Requirement ▸ Which lines in the data below contain the string "Excel에"? Copy out each one.

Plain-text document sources

# # # # # # #

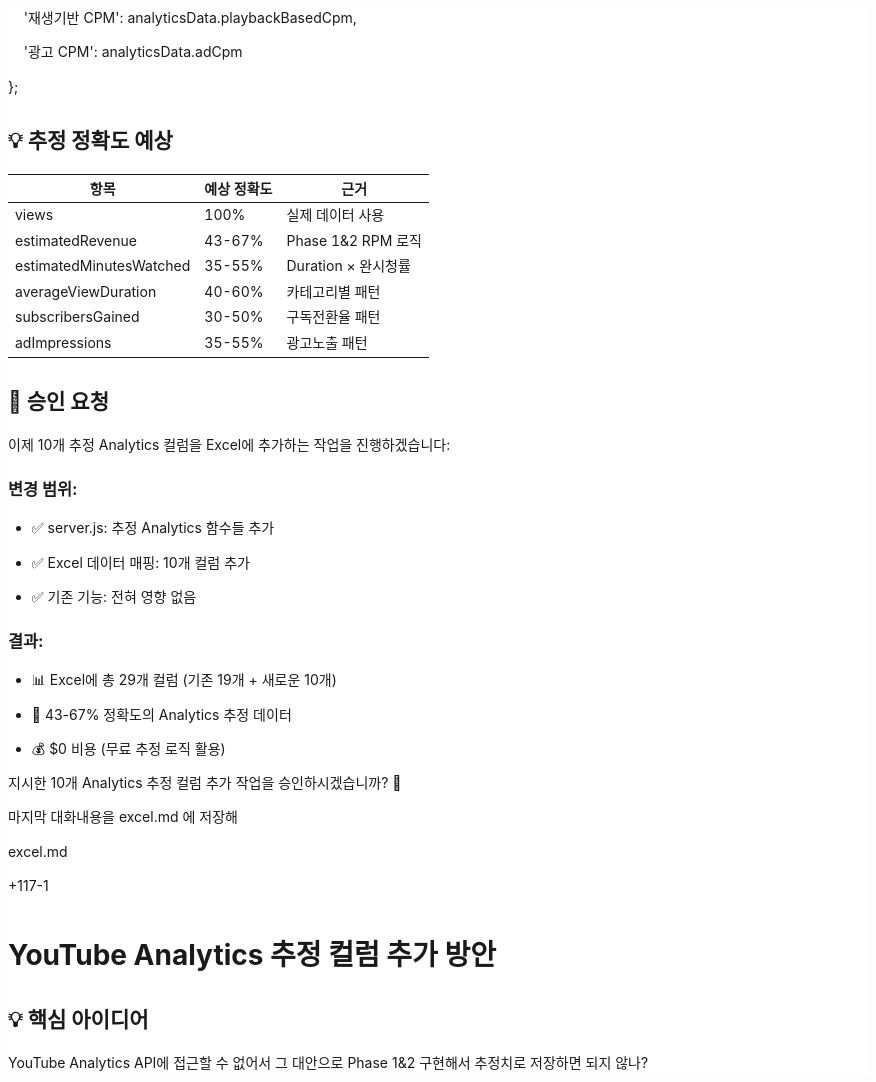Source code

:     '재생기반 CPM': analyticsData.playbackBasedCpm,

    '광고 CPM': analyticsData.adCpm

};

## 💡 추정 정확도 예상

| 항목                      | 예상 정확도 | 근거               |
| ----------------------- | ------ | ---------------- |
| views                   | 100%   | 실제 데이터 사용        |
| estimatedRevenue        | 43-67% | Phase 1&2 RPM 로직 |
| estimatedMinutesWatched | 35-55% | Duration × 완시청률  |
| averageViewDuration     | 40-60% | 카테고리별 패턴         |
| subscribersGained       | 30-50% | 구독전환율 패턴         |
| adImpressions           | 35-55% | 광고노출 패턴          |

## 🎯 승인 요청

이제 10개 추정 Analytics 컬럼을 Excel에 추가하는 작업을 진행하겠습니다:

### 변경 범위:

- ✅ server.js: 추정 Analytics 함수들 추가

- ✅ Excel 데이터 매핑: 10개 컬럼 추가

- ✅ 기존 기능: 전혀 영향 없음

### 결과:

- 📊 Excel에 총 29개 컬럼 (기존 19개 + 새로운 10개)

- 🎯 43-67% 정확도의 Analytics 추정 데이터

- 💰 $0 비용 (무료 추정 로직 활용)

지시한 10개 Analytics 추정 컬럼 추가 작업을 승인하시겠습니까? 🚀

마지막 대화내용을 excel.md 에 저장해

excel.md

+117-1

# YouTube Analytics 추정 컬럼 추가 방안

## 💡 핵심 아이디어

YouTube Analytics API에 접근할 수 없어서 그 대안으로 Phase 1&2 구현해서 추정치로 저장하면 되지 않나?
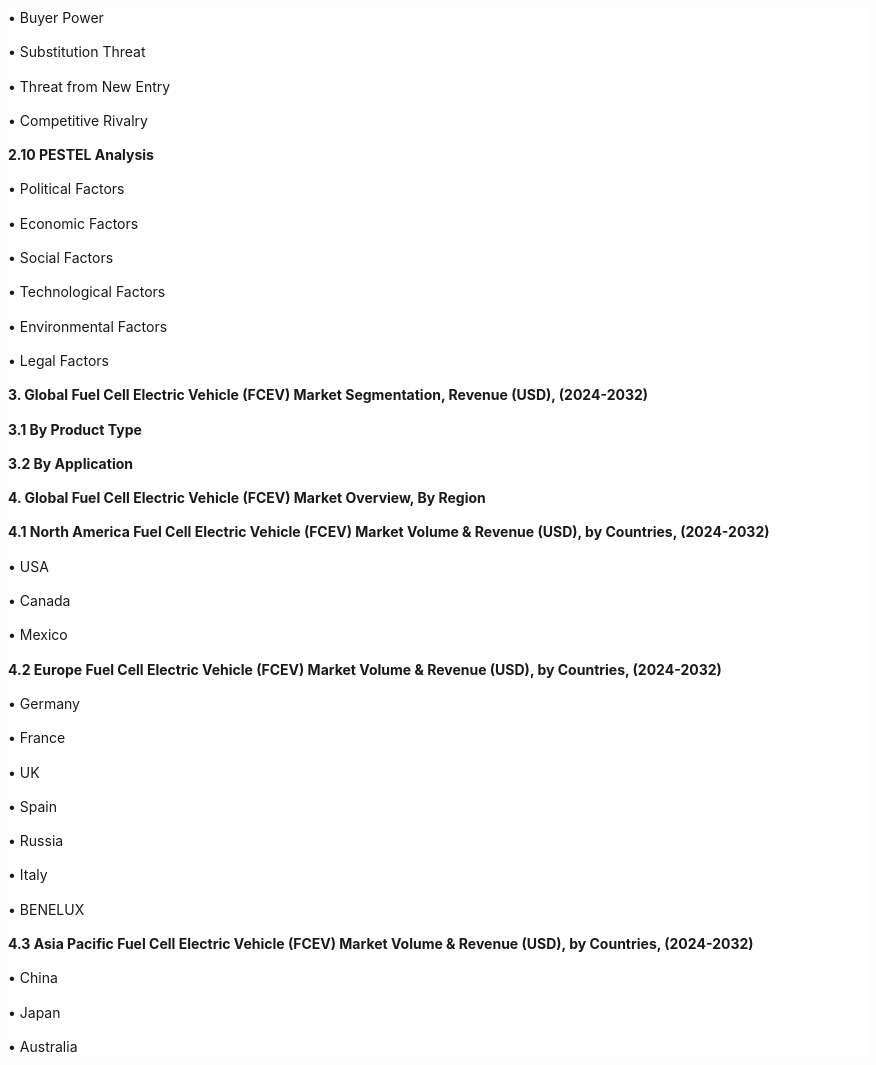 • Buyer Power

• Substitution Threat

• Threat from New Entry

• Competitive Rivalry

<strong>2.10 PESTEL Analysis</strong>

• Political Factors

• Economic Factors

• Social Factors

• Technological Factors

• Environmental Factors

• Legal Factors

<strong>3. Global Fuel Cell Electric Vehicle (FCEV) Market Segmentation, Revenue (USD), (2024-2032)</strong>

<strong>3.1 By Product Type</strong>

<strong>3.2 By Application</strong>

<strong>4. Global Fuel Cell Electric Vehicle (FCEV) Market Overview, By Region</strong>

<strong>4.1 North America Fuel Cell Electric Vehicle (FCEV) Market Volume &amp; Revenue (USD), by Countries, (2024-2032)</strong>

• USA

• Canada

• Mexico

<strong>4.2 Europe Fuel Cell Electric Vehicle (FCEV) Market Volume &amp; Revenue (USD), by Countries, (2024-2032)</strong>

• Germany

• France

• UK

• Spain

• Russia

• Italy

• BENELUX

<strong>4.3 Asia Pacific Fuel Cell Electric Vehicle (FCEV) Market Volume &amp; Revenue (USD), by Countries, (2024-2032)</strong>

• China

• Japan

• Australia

# # # # # # #

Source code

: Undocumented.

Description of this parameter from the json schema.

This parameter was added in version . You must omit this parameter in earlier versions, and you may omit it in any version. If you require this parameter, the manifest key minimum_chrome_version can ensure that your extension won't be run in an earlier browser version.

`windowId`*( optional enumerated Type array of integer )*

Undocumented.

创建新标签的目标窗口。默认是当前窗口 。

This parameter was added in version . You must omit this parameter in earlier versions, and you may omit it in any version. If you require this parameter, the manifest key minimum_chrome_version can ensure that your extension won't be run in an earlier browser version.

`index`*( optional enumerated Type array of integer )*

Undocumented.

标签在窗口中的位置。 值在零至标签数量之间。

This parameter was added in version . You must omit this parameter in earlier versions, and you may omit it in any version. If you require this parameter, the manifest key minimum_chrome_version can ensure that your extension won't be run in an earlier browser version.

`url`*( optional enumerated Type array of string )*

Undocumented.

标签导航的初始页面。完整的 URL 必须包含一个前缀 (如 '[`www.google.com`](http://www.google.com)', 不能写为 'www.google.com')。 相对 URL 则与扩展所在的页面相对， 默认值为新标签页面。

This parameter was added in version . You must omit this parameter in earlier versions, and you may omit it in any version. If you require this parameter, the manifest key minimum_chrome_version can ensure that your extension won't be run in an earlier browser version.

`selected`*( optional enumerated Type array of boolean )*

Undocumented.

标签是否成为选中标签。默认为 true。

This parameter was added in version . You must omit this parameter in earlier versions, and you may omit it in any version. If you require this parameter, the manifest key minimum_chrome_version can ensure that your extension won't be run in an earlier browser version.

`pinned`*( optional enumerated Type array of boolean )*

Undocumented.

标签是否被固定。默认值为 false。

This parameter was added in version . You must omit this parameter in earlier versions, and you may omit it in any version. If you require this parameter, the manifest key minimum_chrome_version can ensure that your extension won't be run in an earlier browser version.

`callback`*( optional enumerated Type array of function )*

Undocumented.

# # # # # # #

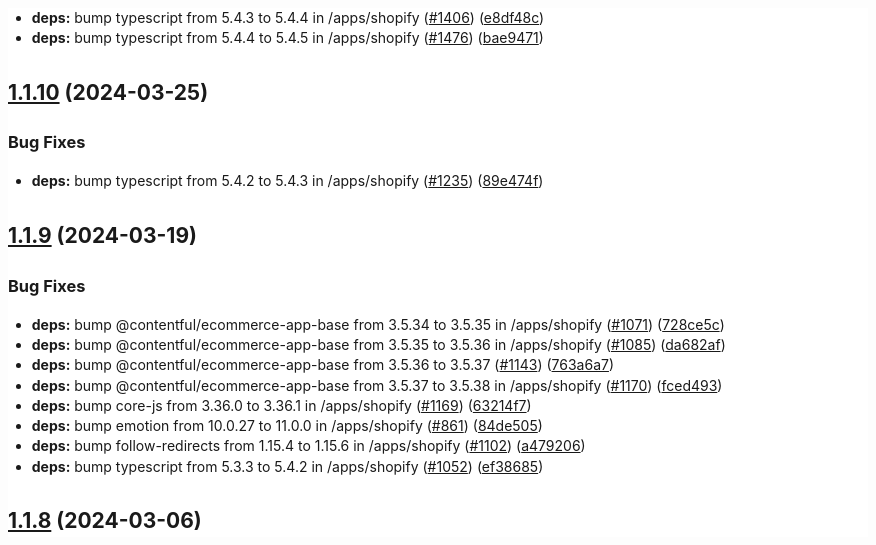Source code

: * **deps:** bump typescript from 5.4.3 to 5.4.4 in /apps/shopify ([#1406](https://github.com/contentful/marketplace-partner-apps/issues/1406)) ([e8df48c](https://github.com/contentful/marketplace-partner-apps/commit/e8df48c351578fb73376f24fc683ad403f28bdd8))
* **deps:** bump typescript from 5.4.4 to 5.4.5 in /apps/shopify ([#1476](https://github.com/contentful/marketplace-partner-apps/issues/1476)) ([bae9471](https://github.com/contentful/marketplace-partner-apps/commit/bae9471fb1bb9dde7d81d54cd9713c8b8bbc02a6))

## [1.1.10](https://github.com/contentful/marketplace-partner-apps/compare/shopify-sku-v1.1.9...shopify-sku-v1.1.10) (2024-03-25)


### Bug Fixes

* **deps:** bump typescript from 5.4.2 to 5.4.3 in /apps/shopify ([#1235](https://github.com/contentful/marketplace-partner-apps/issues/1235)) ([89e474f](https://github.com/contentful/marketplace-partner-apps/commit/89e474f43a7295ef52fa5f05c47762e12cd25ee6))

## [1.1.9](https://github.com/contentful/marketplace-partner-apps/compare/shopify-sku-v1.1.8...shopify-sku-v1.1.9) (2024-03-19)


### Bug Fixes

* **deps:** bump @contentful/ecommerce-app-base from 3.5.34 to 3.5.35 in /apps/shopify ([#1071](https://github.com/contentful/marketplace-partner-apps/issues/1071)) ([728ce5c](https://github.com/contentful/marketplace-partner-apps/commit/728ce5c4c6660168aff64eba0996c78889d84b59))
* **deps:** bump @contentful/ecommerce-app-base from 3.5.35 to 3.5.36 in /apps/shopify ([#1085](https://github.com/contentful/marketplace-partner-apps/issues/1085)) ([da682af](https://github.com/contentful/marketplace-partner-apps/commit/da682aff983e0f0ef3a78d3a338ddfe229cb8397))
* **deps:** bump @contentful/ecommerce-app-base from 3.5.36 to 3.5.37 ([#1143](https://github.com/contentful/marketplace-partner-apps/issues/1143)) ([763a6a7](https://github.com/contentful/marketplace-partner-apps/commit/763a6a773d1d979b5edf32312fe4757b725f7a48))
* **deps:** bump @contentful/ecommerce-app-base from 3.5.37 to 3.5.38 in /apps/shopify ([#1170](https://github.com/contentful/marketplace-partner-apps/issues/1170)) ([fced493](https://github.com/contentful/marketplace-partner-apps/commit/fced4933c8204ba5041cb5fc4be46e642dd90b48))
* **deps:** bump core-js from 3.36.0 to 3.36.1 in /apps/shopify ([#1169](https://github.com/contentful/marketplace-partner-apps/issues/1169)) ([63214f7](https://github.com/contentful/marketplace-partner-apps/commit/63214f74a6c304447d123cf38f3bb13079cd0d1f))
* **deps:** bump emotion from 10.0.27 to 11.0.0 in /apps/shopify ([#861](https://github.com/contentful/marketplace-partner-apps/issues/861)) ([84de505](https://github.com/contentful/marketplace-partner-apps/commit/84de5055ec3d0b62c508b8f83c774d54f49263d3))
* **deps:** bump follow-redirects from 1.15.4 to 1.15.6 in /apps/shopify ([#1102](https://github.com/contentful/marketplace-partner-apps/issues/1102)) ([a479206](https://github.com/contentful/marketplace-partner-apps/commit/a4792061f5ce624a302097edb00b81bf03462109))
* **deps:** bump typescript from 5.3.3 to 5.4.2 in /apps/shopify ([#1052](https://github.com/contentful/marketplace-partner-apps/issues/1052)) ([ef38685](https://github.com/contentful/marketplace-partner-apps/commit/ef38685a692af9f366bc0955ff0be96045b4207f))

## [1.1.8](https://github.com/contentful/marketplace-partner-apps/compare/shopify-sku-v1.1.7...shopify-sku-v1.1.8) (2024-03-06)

# # # # # # #

Task output ▸
이제 10개 추정 Analytics 컬럼을 Excel에 추가하는 작업을 진행하겠습니다:
- 📊 Excel에 총 29개 컬럼 (기존 19개 + 새로운 10개)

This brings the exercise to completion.